Science

Novel IVF technique developed by Cardiff University

By Sarah Phillips

Cardiff University scientists have developed a novel technique which may be used in humans to improve fertility treatments. It is hoped that the technique, which is currently used in mice, may be adopted to increase IVF success rates and reduce the number of multiple births.

The researchers made use of an advanced imaging technique to observe the discrete movements that occur in an egg at fertilization. These findings, which were funded by the Wellcome Trust, were published in the international journal, Fertility and Sterility.

The research was led by Professor Karl Swann from Cardiff University’s School of Medicine. He said,  “We already know from previous research in mice that sperm entry into the mouse egg triggers ‘rhythmic cytoplasmic motions’, which may help to predict successful embryo development.”

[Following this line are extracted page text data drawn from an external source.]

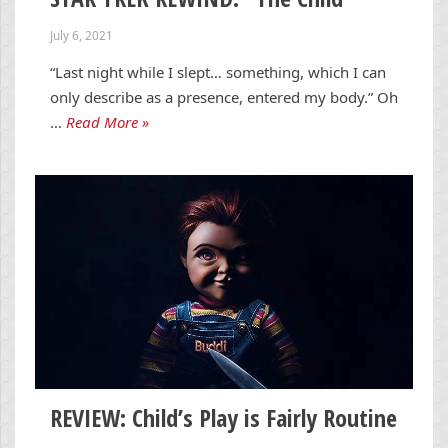
July 6, 2021
“Last night while I slept… something, which I can
only describe as a presence, entered my body.” Oh
…
Read More »
REVIEW: Child’s Play is Fairly Routine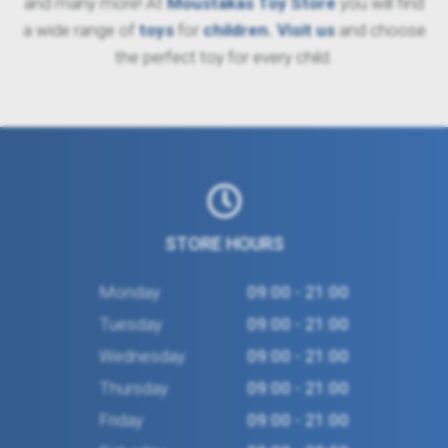
and many more! At
Moustakas Toy Store
you will find
a wide range of
toys
for
children
. Visit us
and choose
the perfect toy for every child.
STORE HOURS
Monday
09:00 - 21:00
Tuesday
09:00 - 21:00
Wednesday
09:00 - 21:00
Thursday
09:00 - 21:00
Friday
09:00 - 21:00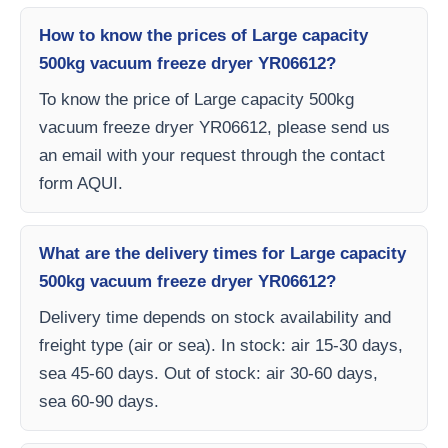
How to know the prices of Large capacity
500kg vacuum freeze dryer YR06612?
To know the price of Large capacity 500kg
vacuum freeze dryer YR06612, please send us
an email with your request through the contact
form AQUI.
What are the delivery times for Large capacity
500kg vacuum freeze dryer YR06612?
Delivery time depends on stock availability and
freight type (air or sea). In stock: air 15-30 days,
sea 45-60 days. Out of stock: air 30-60 days,
sea 60-90 days.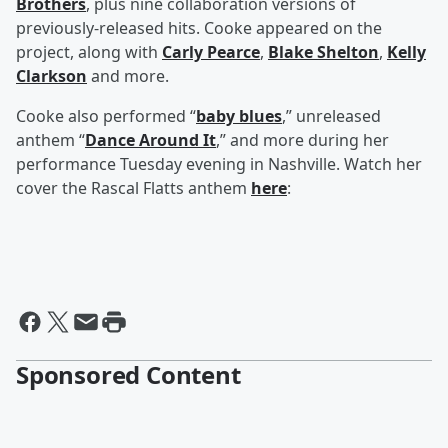
Brothers
, plus nine collaboration versions of
previously-released hits. Cooke appeared on the
project, along with
Carly Pearce
,
Blake Shelton
,
Kelly
Clarkson
and more.
Cooke also performed “
baby blues
,” unreleased
anthem “
Dance Around It
,” and more during her
performance Tuesday evening in Nashville. Watch her
cover the Rascal Flatts anthem
here
:
Sponsored Content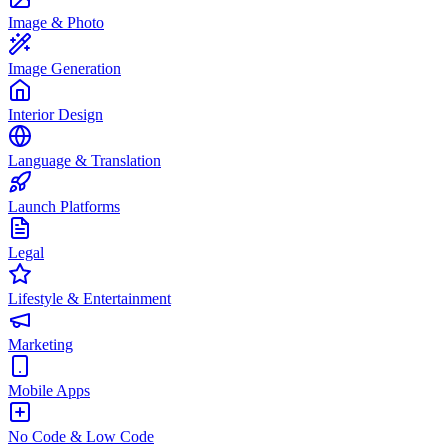
Image & Photo
Image Generation
Interior Design
Language & Translation
Launch Platforms
Legal
Lifestyle & Entertainment
Marketing
Mobile Apps
No Code & Low Code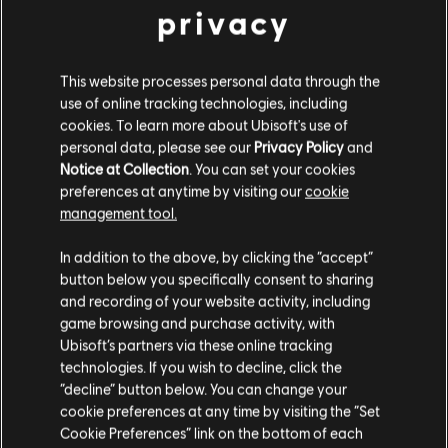
privacy
This website processes personal data through the
FILTER
use of online tracking technologies, including
GITARRE
cookies. To learn more about Ubisoft's use of
personal data, please see our
Privacy Policy
and
Leadgitarre
Notice at Collection
. You can set your cookies
Songbibliothek
Interpreten (A – Z)
preferences at anytime by visiting our
cookie
Alt. Leadgitarre
Elvis Presley
Elvis (Fool)
management tool.
Rhythmusgitarre
In addition to the above, by clicking the “accept”
Ergebnisse 1 – 3 von 3 werden
Alt. Rhythmusgitarre
button below you specifically consent to sharing
angezeigt
and recording of your website activity, including
Akkorddiagramm
game browsing and purchase activity, with
Ubisoft’s partners via these online tracking
Einfache Gitarre
technologies. If you wish to decline, click the
/
/
Song
Interpret
Album
Jahr
Dau
“decline” button below. You can change your
cookie preferences at any time by visiting the “Set
BASS
Cookie Preferences” link on the bottom of each
For the Good Times
Elvis (Fool)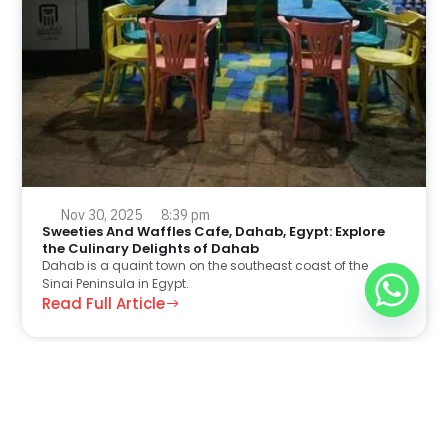
Nov 30, 2025
8:39 pm
Sweeties And Waffles Cafe, Dahab, Egypt: Explore
the Culinary Delights of Dahab
Dahab is a quaint town on the southeast coast of the
Sinai Peninsula in Egypt.
Read Full Article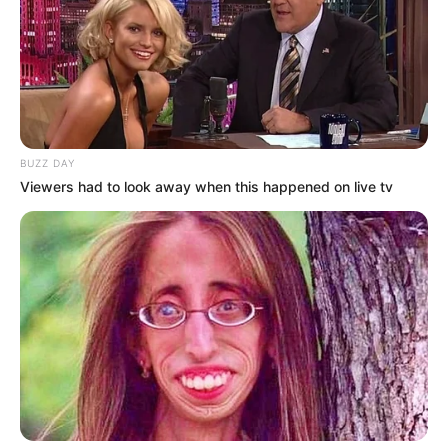
Senior Journalist - Current Affairs Writer Email:
info@ireportsouthafrica.co.za
BUZZ DAY
Related
Posts
Viewers had to look away when this happened on live tv
EFF Challenges Ramaphosa Over Acting Police
Minister Appointment
JULY 24, 2025
Julius Malema’s Podcast Takeover Sparks
Online Frenzy
DECEMBER 7, 2024
Political Storm Erupts After Arrest of DJ
Sumbody Murder Suspect Linked to PA Leader
JULY 22, 2025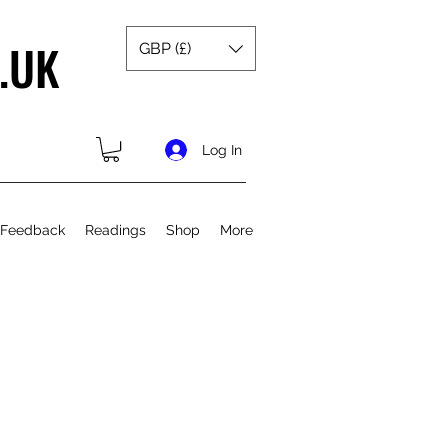
.UK
GBP (£)
Log In
 Feedback
Readings
Shop
More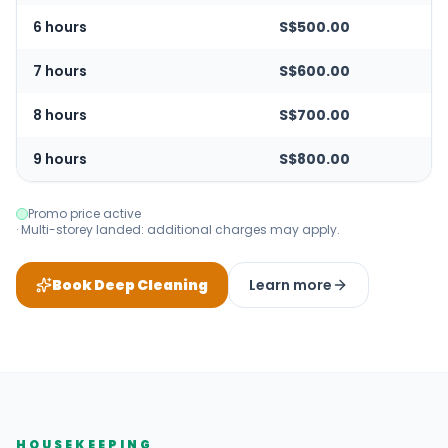
6 hours
S$500.00
7 hours
S$600.00
8 hours
S$700.00
9 hours
S$800.00
Promo price active
· Multi-storey landed: additional charges may apply.
Book Deep Cleaning
Learn more
HOUSEKEEPING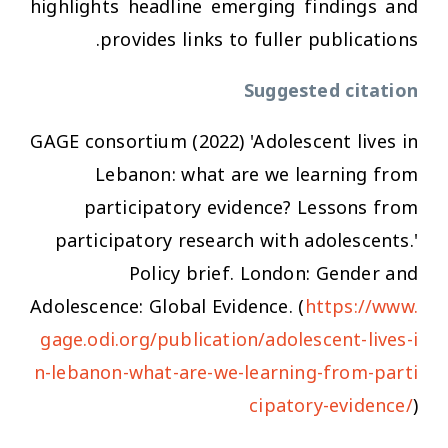
highlights headline emerging findings and
provides links to fuller publications.
Suggested citation
GAGE consortium (2022) 'Adolescent lives in
Lebanon: what are we learning from
participatory evidence? Lessons from
participatory research with adolescents.'
Policy brief. London: Gender and
Adolescence: Global Evidence. (
https://www.
gage.odi.org/publication/adolescent-lives-i
n-lebanon-what-are-we-learning-from-parti
cipatory-evidence/
)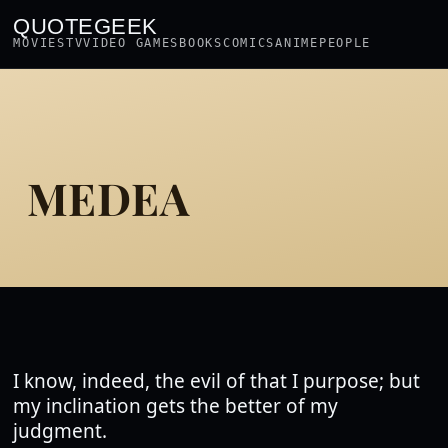
QUOTEGEEK
MOVIES
TV
VIDEO GAMES
BOOKS
COMICS
ANIME
PEOPLE
MEDEA
I know, indeed, the evil of that I purpose; but
my inclination gets the better of my
judgment.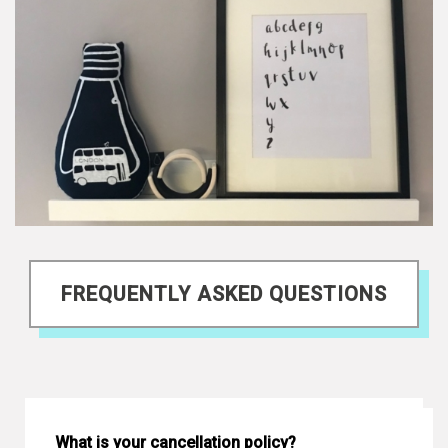
FREQUENTLY ASKED QUESTIONS
What is your cancellation policy?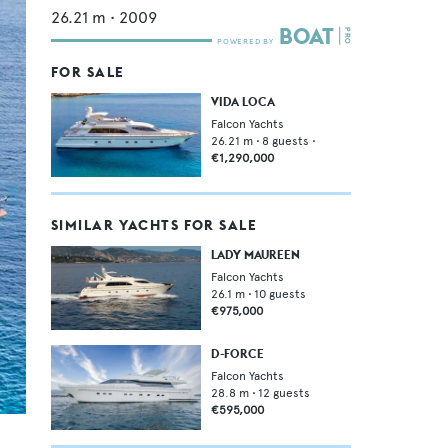
26.21
m •
2009
FOR SALE
VIDA LOCA
Falcon Yachts
26.21
m •
8
guests •
€1,290,000
SIMILAR YACHTS FOR SALE
LADY MAUREEN
Falcon Yachts
26.1
m •
10
guests
€975,000
D-FORCE
Falcon Yachts
28.8
m •
12
guests
€595,000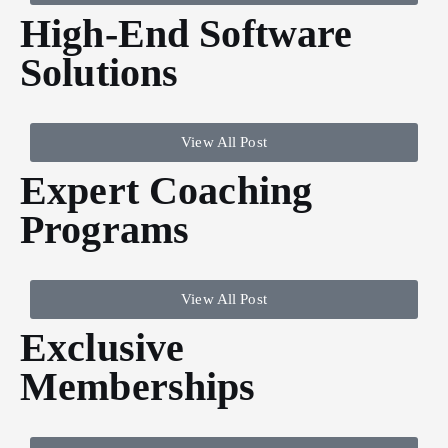
High-End Software
Solutions
View All Post
Expert Coaching
Programs
View All Post
Exclusive
Memberships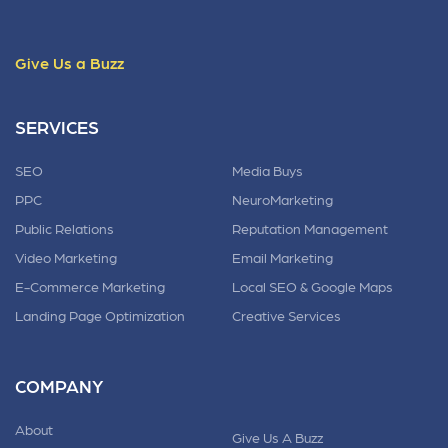
Give Us a Buzz
SERVICES
SEO
Media Buys
PPC
NeuroMarketing
Public Relations
Reputation Management
Video Marketing
Email Marketing
E-Commerce Marketing
Local SEO & Google Maps
Landing Page Optimization
Creative Services
COMPANY
About
Give Us A Buzz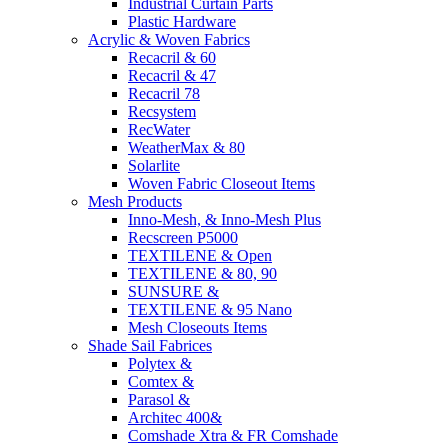
Industrial Curtain Parts
Plastic Hardware
Acrylic & Woven Fabrics
Recacril & 60
Recacril & 47
Recacril 78
Recsystem
RecWater
WeatherMax & 80
Solarlite
Woven Fabric Closeout Items
Mesh Products
Inno-Mesh, & Inno-Mesh Plus
Recscreen P5000
TEXTILENE & Open
TEXTILENE & 80, 90
SUNSURE &
TEXTILENE & 95 Nano
Mesh Closeouts Items
Shade Sail Fabrices
Polytex &
Comtex &
Parasol &
Architec 400&
Comshade Xtra & FR Comshade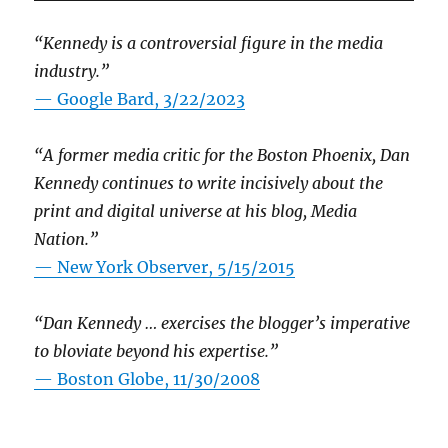
“Kennedy is a controversial figure in the media
industry.”
— Google Bard, 3/22/2023
“A former media critic for the Boston Phoenix, Dan
Kennedy continues to write incisively about the
print and digital universe at his blog, Media
Nation.”
—
New York Observer, 5/15/2015
“Dan Kennedy … exercises the blogger’s imperative
to bloviate beyond his expertise.”
—
Boston Globe, 11/30/2008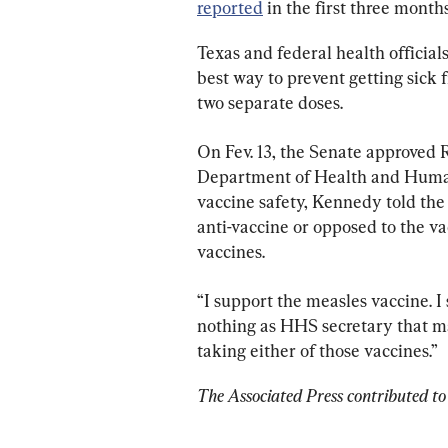
reported
 in the first three month
Texas and federal health officials
best way to prevent getting sick 
two separate doses.
On Fev. 13, the Senate approved R
Department of Health and Human
vaccine safety, Kennedy told the 
anti-vaccine or opposed to the v
vaccines.
“I support the measles vaccine. I 
nothing as HHS secretary that mak
taking either of those vaccines.”
The Associated Press contributed to 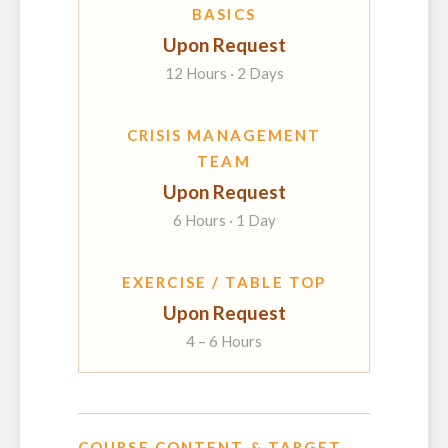
BASICS
Upon Request
12 Hours · 2 Days
CRISIS MANAGEMENT
TEAM
Upon Request
6 Hours · 1 Day
EXERCISE / TABLE TOP
Upon Request
4 – 6 Hours
COURSE CONTENT & TARGET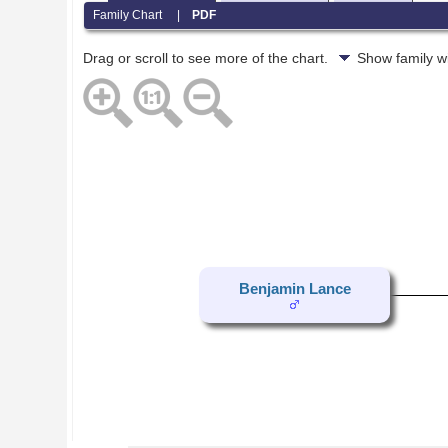
Family Chart
|
PDF
Drag or scroll to see more of the chart.
Show family w
Benjamin Lance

Current IVF treatment involves the fertilization of eggs in the laboratory, then makes use of specific selection criteria to choose those embryos which are the healthiest for implantation into the mother’s womb.

However, Professor Swann added, “the implantation of selected eggs using current methods requires days in culture and does not always succeed.” It is believed that the new technique may be used to predict the best embryo for IVF, and reduce the chance of multiple pregnancies which is the biggest risk of fertility treatment.

The Cardiff scientists worked with a team at Oxford University to observe distinct rhythmic patterns in the human egg. From the key method used in mice, it is possible to show that the same ‘rhythmic cytoplasmic motions’ occur in human eggs.

Patients attending the IVF Wales clinic at the University Hospital of Wales donated eggs that had failed to fertilise following treatment. The eggs were injected with the protein ‘PLC-zeta’ during the Human Fertilisation Embryology Authority (HFEA)-approved procedure and then imaged for several hours.

The procedure revealed significant results as scientist observed distinct internal movements, the first time they have been detected in human eggs. These movements importantly correlate with the exact timing of biochemical changes during fertilisation.

Professor Swann added, “Previous analyses of mouse fertilisation have suggested that using this technique may provide an early and effective indication of a successful pregnancy after IVF. We have now discovered that this method has the potential to be applied to human eggs.’’

A considerable amount of further research is needed to confirm whether the movements observed directly correspond to positive pregnancy. However the new technique shows a lot of promise in helping scientists to make significant improvements to fertility treatment.